The MTT results of MG-63 cell growth on nano-BCP/PLLA and microscale BCP/PLLA scaffolds are shown in Figure 7A. The increasing trend of the cell viability of both tested materials with time was remarkable, which shows that the tested materials exhibited an appropriate microenvironment benefit for the proliferation of the cells. It is also obvious that the cell viability of nano-BCP/PLLA scaffold was significantly higher than that of micro-BCP/PLLA scaffold (p<0.05). The cell viability of nano-BCP/PLLA at 120 h was 96.4%, which almost reached the cell proliferation of the control group (100%).

Figure 7

(A) Cell viability of MG-63 cells analyzed by MTT assay. Results are expressed in percentages compared with the control group. Values are mean±SD of three samples. (B) Morphologies of the MG-63 cells after culturing with nano-BCP/PLLA scaffold for 120 h (200×).

The morphology of the cells after culturing with nano-BCP/PLLA scaffold for 120 h is shown in Figure 7B. Shuttle or polygon-shaped cells were well grown, spread, and proliferated.

The morphology and microstructure of the scaffold have important influence on the cells’ responses to the scaffolds [19, 20]. As described before, much more inorganic particles (BCP) are exposed on the surface of nano-BCP/PLLA composite. The size of BCP in nano-BCP/PLLA composite was 50–90 nm, which was much smaller than that of micro-BCP/PLLA composite (0.3 μm). The crystallinity of the inorganic phase (HA and β-TCP) in nano-BCP/PLLA composite is lower. Thus, the adhesion of cells on nano-BCP surface is much better than that on micro-BCP surface [21]. In addition, there may be more surface defects (such as edge sites, particle boundaries, and delocalized regions) in the interface between nano-BCP particles and the PLLA matrix or on the surface of the nanoparticles [22, 23]. Therefore, nano-BCP crystals have stronger capability to absorb some special peptide sequence (e.g., arginine-glycine-aspartic [RGD] sequence) and promote interactions of select serum protein(s) with nanocrystals [24]. When more RGD is absorbed to the surface of nano-BCP/PLLA composite, the adhesion ability of MG-63 cells is increased [25].

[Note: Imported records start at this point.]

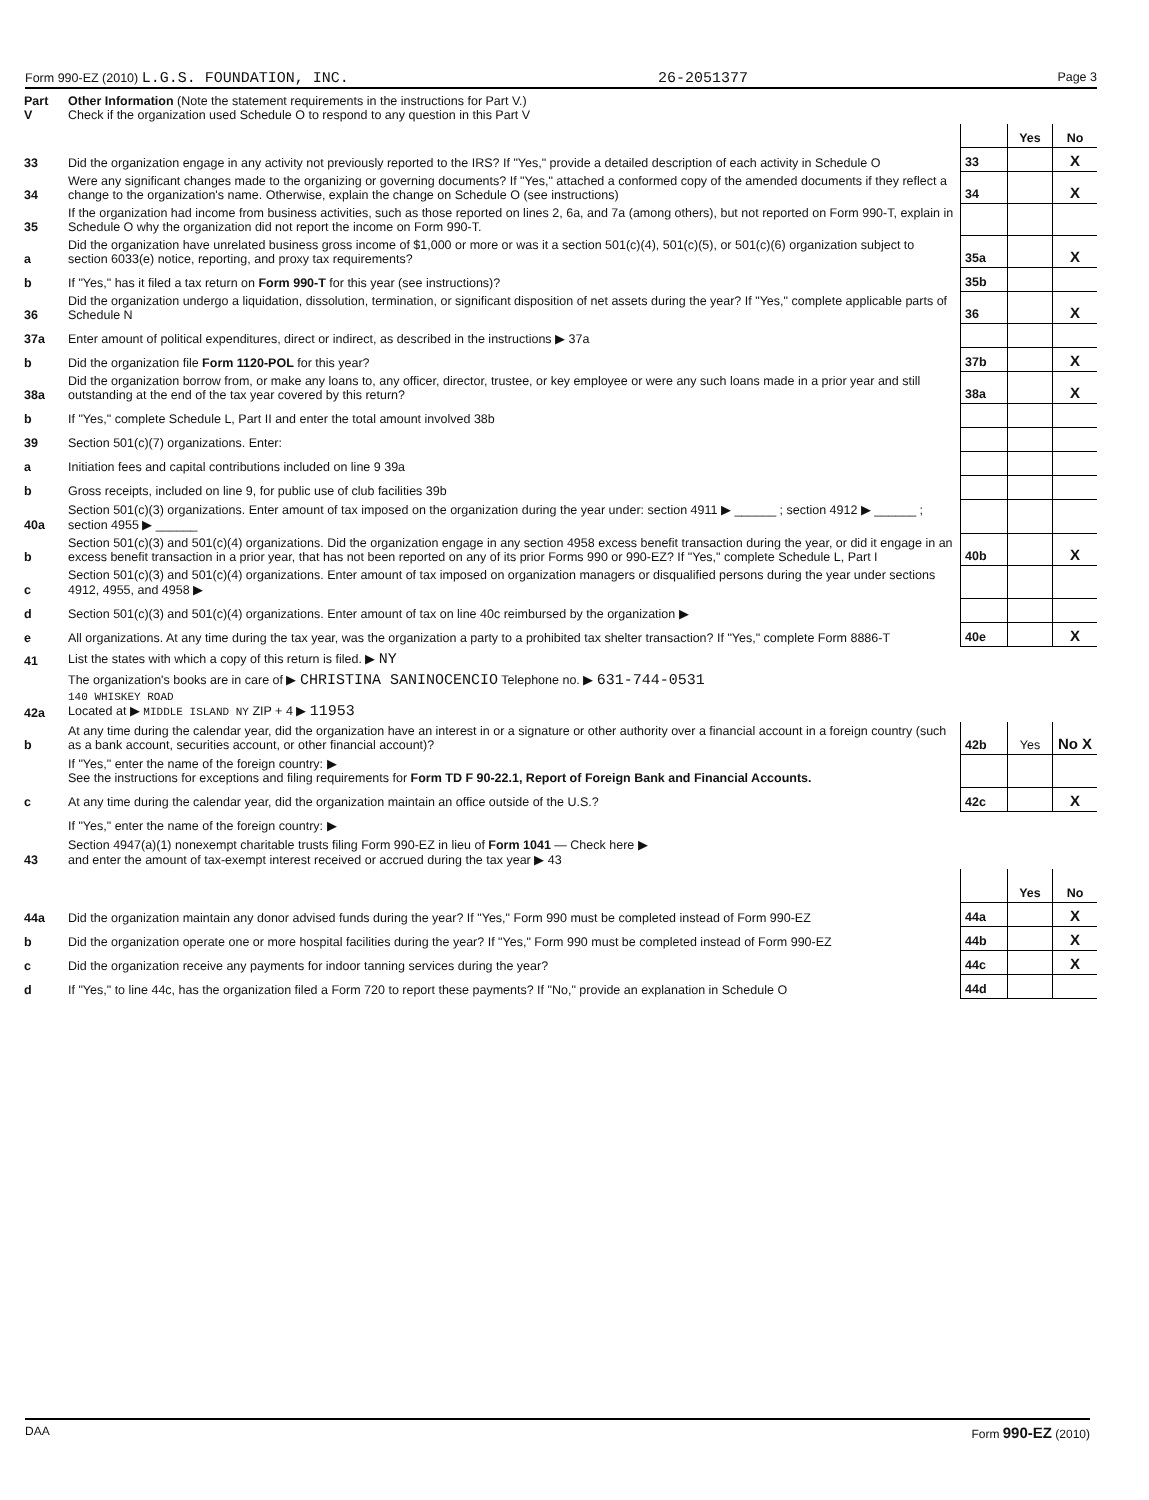Form 990-EZ (2010) L.G.S. FOUNDATION, INC. 26-2051377 Page 3
| Part V | Other Information (Note the statement requirements in the instructions for Part V.) Check if the organization used Schedule O to respond to any question in this Part V | | | |
| | | | Yes | No |
| 33 | Did the organization engage in any activity not previously reported to the IRS? If "Yes," provide a detailed description of each activity in Schedule O | 33 | | X |
| 34 | Were any significant changes made to the organizing or governing documents? If "Yes," attached a conformed copy of the amended documents if they reflect a change to the organization's name. Otherwise, explain the change on Schedule O (see instructions) | 34 | | X |
| 35 | If the organization had income from business activities, such as those reported on lines 2, 6a, and 7a (among others), but not reported on Form 990-T, explain in Schedule O why the organization did not report the income on Form 990-T. | | | |
| a | Did the organization have unrelated business gross income of $1,000 or more or was it a section 501(c)(4), 501(c)(5), or 501(c)(6) organization subject to section 6033(e) notice, reporting, and proxy tax requirements? | 35a | | X |
| b | If "Yes," has it filed a tax return on Form 990-T for this year (see instructions)? | 35b | | |
| 36 | Did the organization undergo a liquidation, dissolution, termination, or significant disposition of net assets during the year? If "Yes," complete applicable parts of Schedule N | 36 | | X |
| 37a | Enter amount of political expenditures, direct or indirect, as described in the instructions ▶ 37a | | | |
| b | Did the organization file Form 1120-POL for this year? | 37b | | X |
| 38a | Did the organization borrow from, or make any loans to, any officer, director, trustee, or key employee or were any such loans made in a prior year and still outstanding at the end of the tax year covered by this return? | 38a | | X |
| b | If "Yes," complete Schedule L, Part II and enter the total amount involved 38b | | | |
| 39 | Section 501(c)(7) organizations. Enter: | | | |
| a | Initiation fees and capital contributions included on line 9 39a | | | |
| b | Gross receipts, included on line 9, for public use of club facilities 39b | | | |
| 40a | Section 501(c)(3) organizations. Enter amount of tax imposed on the organization during the year under: section 4911 ▶ ______ ; section 4912 ▶ ______ ; section 4955 ▶ ______ | | | |
| b | Section 501(c)(3) and 501(c)(4) organizations. Did the organization engage in any section 4958 excess benefit transaction during the year, or did it engage in an excess benefit transaction in a prior year, that has not been reported on any of its prior Forms 990 or 990-EZ? If "Yes," complete Schedule L, Part I | 40b | | X |
| c | Section 501(c)(3) and 501(c)(4) organizations. Enter amount of tax imposed on organization managers or disqualified persons during the year under sections 4912, 4955, and 4958 ▶ | | | |
| d | Section 501(c)(3) and 501(c)(4) organizations. Enter amount of tax on line 40c reimbursed by the organization ▶ | | | |
| e | All organizations. At any time during the tax year, was the organization a party to a prohibited tax shelter transaction? If "Yes," complete Form 8886-T | 40e | | X |
| 41 | List the states with which a copy of this return is filed. ▶ NY | | | |
| 42a | The organization's books are in care of ▶ CHRISTINA SANINOCENCIO Telephone no. ▶ 631-744-0531 140 WHISKEY ROAD Located at ▶ MIDDLE ISLAND NY ZIP + 4 ▶ 11953 | | | |
| b | At any time during the calendar year, did the organization have an interest in or a signature or other authority over a financial account in a foreign country (such as a bank account, securities account, or other financial account)? | 42b | Yes | No X |
| | If "Yes," enter the name of the foreign country: ▶ See the instructions for exceptions and filing requirements for Form TD F 90-22.1, Report of Foreign Bank and Financial Accounts. | | | |
| c | At any time during the calendar year, did the organization maintain an office outside of the U.S.? | 42c | | X |
| | If "Yes," enter the name of the foreign country: ▶ | | | |
| 43 | Section 4947(a)(1) nonexempt charitable trusts filing Form 990-EZ in lieu of Form 1041 — Check here ▶ and enter the amount of tax-exempt interest received or accrued during the tax year ▶ 43 | | | |
| | | | Yes | No |
| 44a | Did the organization maintain any donor advised funds during the year? If "Yes," Form 990 must be completed instead of Form 990-EZ | 44a | | X |
| b | Did the organization operate one or more hospital facilities during the year? If "Yes," Form 990 must be completed instead of Form 990-EZ | 44b | | X |
| c | Did the organization receive any payments for indoor tanning services during the year? | 44c | | X |
| d | If "Yes," to line 44c, has the organization filed a Form 720 to report these payments? If "No," provide an explanation in Schedule O | 44d | | |
DAA Form 990-EZ (2010)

Therefore, behaviors such as cell adhesion, protein adsorption, and cell proliferation of nano-BCP/PLLA composite could be enhanced. It could be expected that the addition of nano-BCP particles in the PLLA matrix would enhance the formation of new bone tissue after implantation by increasing osteoblast adhesion, protein adsorption, osteointegration, and the bio-apatite mineralization on its surface.